End of a Dream: Detroit Fights to Survive amid Global Downturn
Detroit, America's legendary automotive capital, has been in a permanent state of crisis for more than 30 years. But the current downturn is different. This time the industry's very survival is at stake.
Editor's Note: This feature is part of a SPIEGEL series that will continue all week on how the economic downturn is affecting people and companies around the world. No other downturn in history has hit as many of the world's economies. The current crisis is hitting migrant laborers in China, Russian oligarchs and even strong traditional German firms like the chemical giant BASF.
Ford was his life. Ford provided him with security, prosperity and happiness. Pictures of Henry Ford hung on his walls, and Ford's words were quoted in his home like verses from the Bible.
His grandfather, one of the legendary figures at Ford, was vice-president for production, responsible for the Rouge plant in Dearborn, a symbol of the rise of capitalism in the 1920s. His grandfather worked closely with Henry Ford I and later with Henry Ford II. He owned a mansion in Detroit and a house in Palm Beach. Throughout his life, his grandfather owned more cars than he could ever drive in his scant free time.
Today, Rob Eaton is sitting in his garage in a Detroit suburb, railing against Ford. A lot must have happened for someone like Eaton to be criticizing Ford. In fact, he loves Ford. Just as he loves his garage, with its carpeting and its underfloor heating, because it's nice and warm in the winter and because it's a place where he can be alone with his car, a Ford Mustang GT '94. The car, which he calls "my baby," is all that is left of Eaton's dream.
Eaton was an engineer at Ford, doing exactly what he had always wanted to do. He drove test cars from zero to 60 in a matter of seconds, dipping sharply into curves and testing their performance in ice, rain and wind. And then he made the cars better.
That was until a few years ago, when he noticed that things were no longer moving forward at Ford. Eaton wanted to close the gap that separated his employer from other carmakers, and it irritated him that BMW was consistently ahead of Ford. But his bosses did nothing but issue new rules and procedures and order more and more pointless tests. The dictatorship of the bean counters had begun. "All we were doing were the things that the boss wanted because his boss wanted them," says Eaton.
He doesn't like to be reminded of those days. He feels cheated by Ford, cheated out of his passion. At some point, he says, Ford lost interest in developing its own products, instead striving to deliver what the foreign competition had already been making for a long time. Benchmarking was the new catchword, copycat products were developed and Eaton often found himself driving BMWs on Ford's test tracks. Ford wanted to emulate what its competitors were doing, as far as that was possible. But with each new model, Detroit fell further and further behind.

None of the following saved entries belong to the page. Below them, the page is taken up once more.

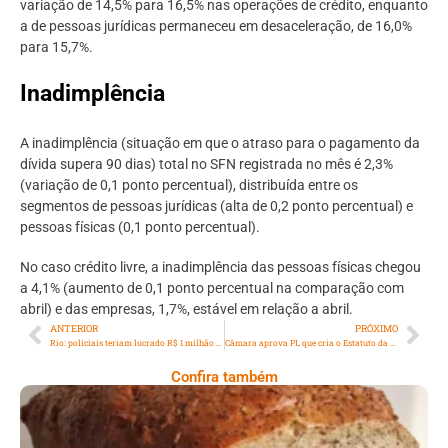
variação de 14,5% para 16,5% nas operações de crédito, enquanto
a de pessoas jurídicas permaneceu em desaceleração, de 16,0%
para 15,7%.
Inadimplência
A inadimplência (situação em que o atraso para o pagamento da
dívida supera 90 dias) total no SFN registrada no mês é 2,3%
(variação de 0,1 ponto percentual), distribuída entre os
segmentos de pessoas jurídicas (alta de 0,2 ponto percentual) e
pessoas físicas (0,1 ponto percentual).
No caso crédito livre, a inadimplência das pessoas físicas chegou
a 4,1% (aumento de 0,1 ponto percentual na comparação com
abril) e das empresas, 1,7%, estável em relação a abril.
ANTERIOR
PRÓXIMO
Rio: policiais teriam lucrado R$ 1 milhão em propinas, diz MP
Câmara aprova PL que cria o Estatuto da Pessoa com Câncer
Confira também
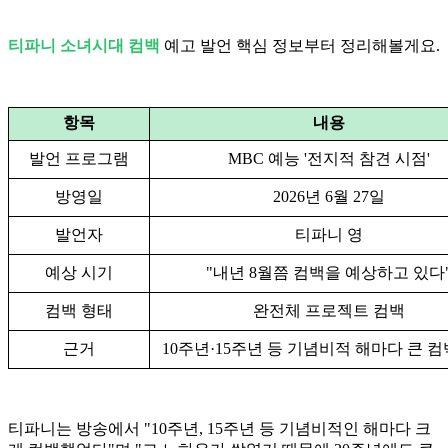
티파니 소녀시대 컴백
예고 발언 핵심 정보부터 정리해볼게요.
항목
내용
발언 프로그램
MBC 예능 '전지적 참견 시점'
방영일
2026년 6월 27일
발언자
티파니 영
예상 시기
"내년 8월쯤 컴백을 예상하고 있다
컴백 형태
완전체 프로젝트 컴백
근거
10주년·15주년 등 기념비적 해마다 큰 컴
티파니는 방송에서 "10주년, 15주년 등 기념비적인 해마다 크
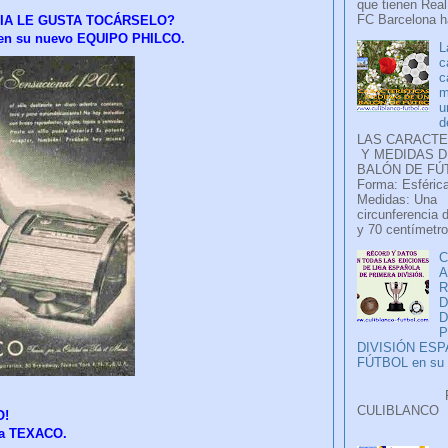
que tienen Real
FC Barcelona ha
VIA LE GUSTA TOCÁRSELO?
n en su nuevo EQUIPO PHILCO.
L
c
c
m
u
d
LAS CARACTE
Y MEDIDAS D
BALÓN DE FÚ
Forma: Esférica
Medidas: Una
circunferencia 
y 70 centímetro
C
A
D
P
DIVISIÓN ES
FÚTBOL en su H
Faceb
CULIB
O!
..
ija TEXACO.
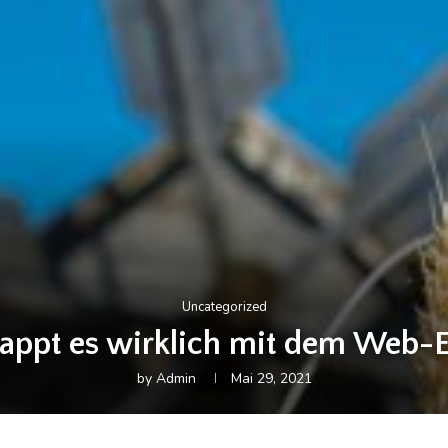
Uncategorized
lappt es wirklich mit dem Web-E
by
Admin
Mai 29, 2021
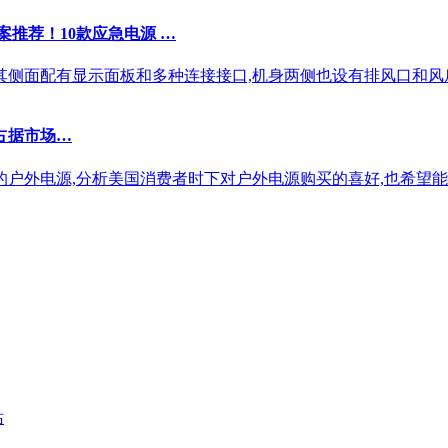
案推荐！10款应急电源 …
其侧面配有显示面板和多种连接接口,机身两侧也设有排风口和风
浩占据市场…
最好的户外电源,分析美国消费者时下对户外电源购买的喜好,也希
站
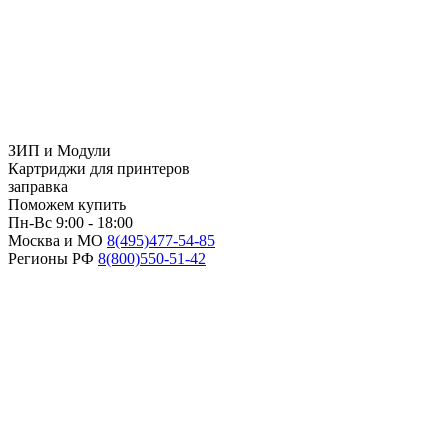
ЗИП и Модули
Картриджи для принтеров
заправка
Поможем купить
Пн-Вс 9:00 - 18:00
Москва и МО
8(495)
477-54-85
Регионы РФ
8(800)
550-51-42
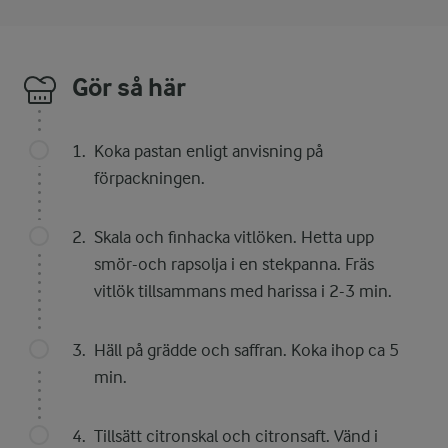
Gör så här
Koka pastan enligt anvisning på
förpackningen.
Skala och finhacka vitlöken. Hetta upp
smör-och rapsolja i en stekpanna. Fräs
vitlök tillsammans med harissa i 2-3 min.
Häll på grädde och saffran. Koka ihop ca 5
min.
Tillsätt citronskal och citronsaft. Vänd i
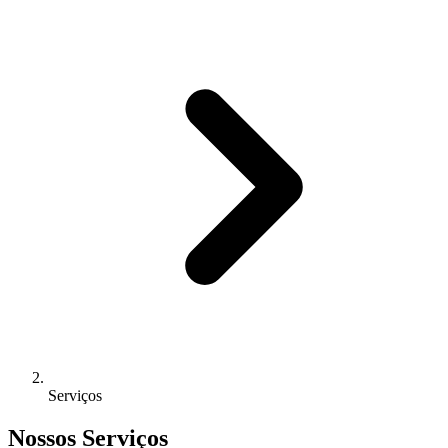
Serviços
Nossos Serviços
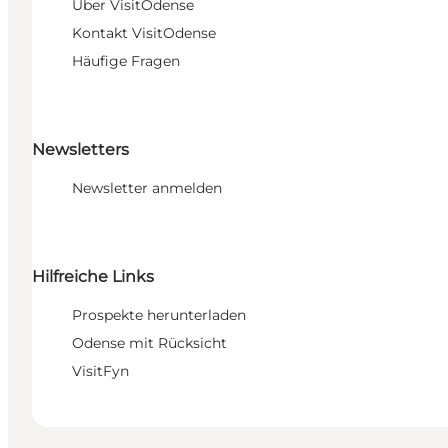
Über VisitOdense
Kontakt VisitOdense
Häufige Fragen
Newsletters
Newsletter anmelden
Hilfreiche Links
Prospekte herunterladen
Odense mit Rücksicht
VisitFyn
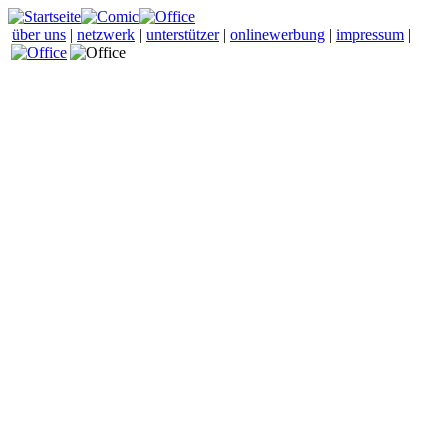
über uns
|
netzwerk
|
unterstützer
|
onlinewerbung
|
impressum
|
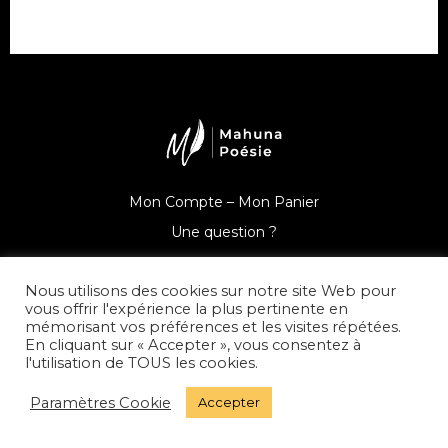
Mon Compte –
Mon Panier
Une question ?
Nous utilisons des cookies sur notre site Web pour
vous offrir l'expérience la plus pertinente en
mémorisant vos préférences et les visites répétées.
© Mahuna Poésie
En cliquant sur « Accepter », vous consentez à
l'utilisation de TOUS les cookies.
Mentions Légales –
Politique de Confidentialité –
CGV –
Paramètres Cookie
Accepter
Presse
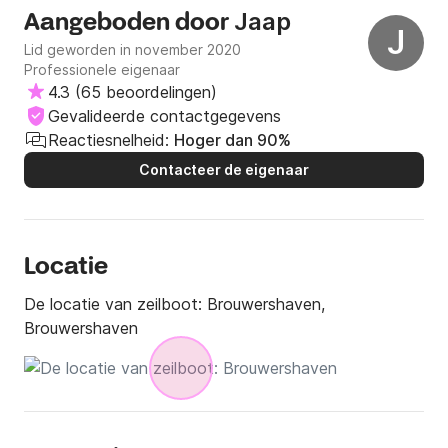
Jaap
Aangeboden door
J
Lid geworden in november 2020
Professionele eigenaar
4.3
(
65 beoordelingen
)
Gevalideerde contactgegevens
Reactiesnelheid:
Hoger dan 90%
Contacteer de eigenaar
Locatie
De locatie van zeilboot:
Brouwershaven,
Brouwershaven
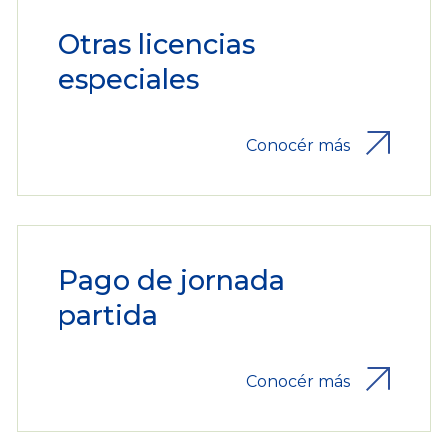
Otras licencias
especiales
Conocér más
Pago de jornada
partida
Conocér más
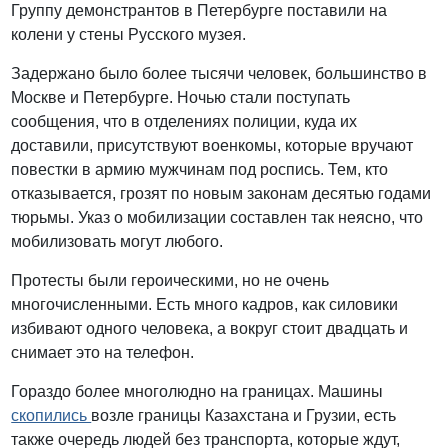
Группу демонстрантов в Петербурге поставили на
колени у стены Русского музея.
Задержано было более тысячи человек, большинство в
Москве и Петербурге. Ночью стали поступать
сообщения, что в отделениях полиции, куда их
доставили, присутствуют военкомы, которые вручают
повестки в армию мужчинам под роспись. Тем, кто
отказывается, грозят по новым законам десятью годами
тюрьмы. Указ о мобилизации составлен так неясно, что
мобилизовать могут любого.
Протесты были героическими, но не очень
многочисленными. Есть много кадров, как силовики
избивают одного человека, а вокруг стоит двадцать и
снимает это на телефон.
Гораздо более многолюдно на границах. Машины
скопились
возле границы Казахстана и Грузии, есть
также очередь людей без транспорта, которые ждут,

It was then that Eaton removed the photos from his wall, the shots of his grandfather next to the Fords, sitting, standing, in a conference room, at Christmas parties and in the plant.
Graphic: The Detroit downturn
Eaton is now a stay-at-home dad and drives a BMW 3-series, his secret act of revenge against Ford. He keeps the Mustang in the garage, except on special occasions.
But he retains a glimmer of hope, perhaps because he still loves Ford, or perhaps because his two children were born on the same days as the great Fords, his daughter on the birthday of Henry Ford I and his son on the birthday of Henry Ford II. He feels the coincidences are a good omen.
Maybe Detroit will finally learn its lesson, when the crisis gets too big, Eaton thinks to himself. Maybe Detroit will make a comeback, and maybe Ford will then produce a hybrid automobile that people will remember in 50 years, just as people today remember the old Ford Mustang or the 1953 Corvette.